Anonymous @ 7/6/2009 1:32:56 PM 
This is such an amazing story! I became a mother at the young age of 14. I decided to keep my daughter and am thankful I did. However, knowing now what I didn't know then...I believe adoption is the best option. Abortion is just a quick fix to a current situation. The effects from an abortion are lifelong and it leaves the young woman left with a lot of emotional pain. I also believe that when we choose abortion, we hinder God's plan. My daughter endured life struggles with me and it was a rough road for both of us. I am blessed that Jesus has given us the abilities to overcome those obstacles. And even more thankful that He put people in my path that helped and encouraged me to walk with Him and to raise my daughter with Christ in the middle of all the chaos. The broken pieces of my past and my teenage pregnancy have been made into this wonderful masterpiece. Jesus has taken it all and worked it into His plan for my life. I now speak to teenage girls at schools about the dangers in p
Anonymous @ 7/6/2009 1:20:45 PM 
Thank you for this story. I work with women who are considering adoption for their unborn baby. Often these women don't have the support of their families, which is why I found Cathy's story an amazing testament of not only what Cathy had to learn from God, but also that her parents had to learn how to love unconditionally without “fixing” everything, & with intent for the greater good, much like God does for each of us. Adoption is an example of how God works all things out for good, taking sin & making it a blessing & chance to grow closer to Him & bring Him glory. I pray that adoption be viewed as a truly responsible choice and not a cop-out. This baby's life is blameless & Cathy chose to face her consequences without potentially passing those consequences on to her son. Praise God for laying adoption on Cathy's heart & for Cathy's courage to allow God's will in her life. Baby Joshua comes from strong roots indeed!

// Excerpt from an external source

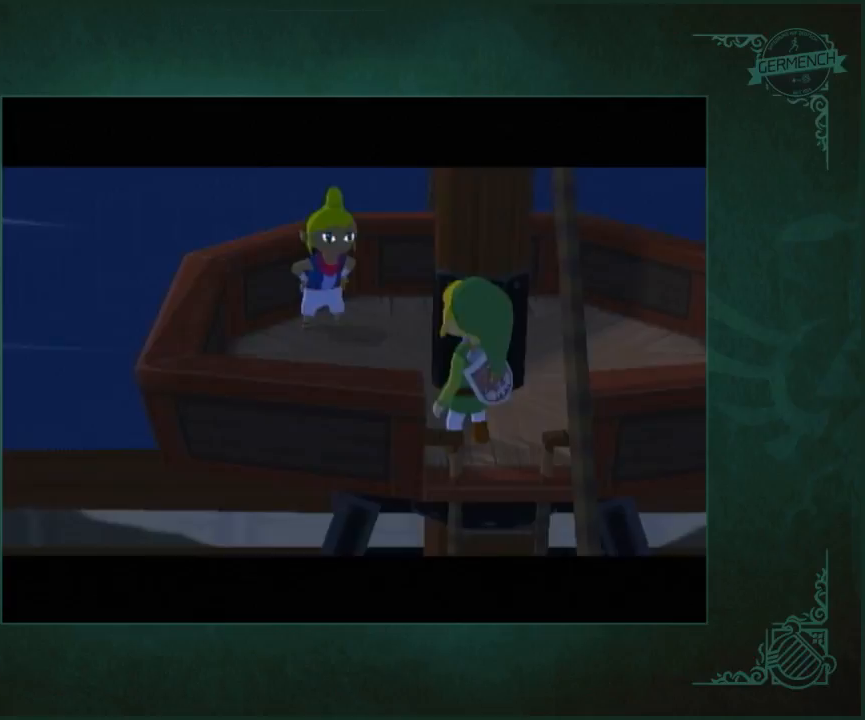
{"buttons": ["A"], "left_stick": "center", "right_stick": "center"}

Anonymous @ 7/6/2009 8:56:33 AM 
Our lives have been blessed by two children that we adopted and in both cases the young women who chose adoption made that choice because the bith fathers had issues with drugs and anger and violence. The future they would have faced, birth mother and child, could have been life threatening had they chose parenting over adoption. We have an open adoption and have been amazed how God has had his hand in this from the beginning.

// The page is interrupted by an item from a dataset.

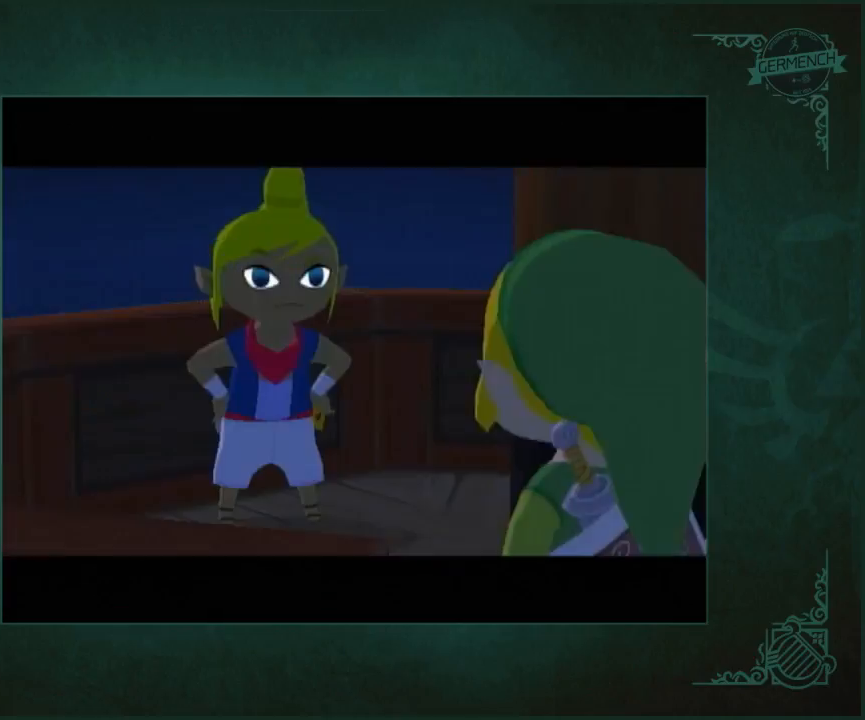
{"buttons": [], "left_stick": "center", "right_stick": "center"}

Anonymous @ 7/6/2009 8:33:02 AM 
Wow! I need to say something about the comment that suggests adoption is "sweeping it under the rug." Believe me when I say the consequences of sin did not go away for Cathy. She will continue to experience the loss of her child for a long time to come. Giving your child up for adoption is agony. It is something you do out of a deep, deep love for your baby because you're not ready to give what is needed. The sacrifice Cathy made shows just how much she loved her child - that she was willing to put the needs of her child above her own selfish desire to keep her baby. Blessings to you Cathy.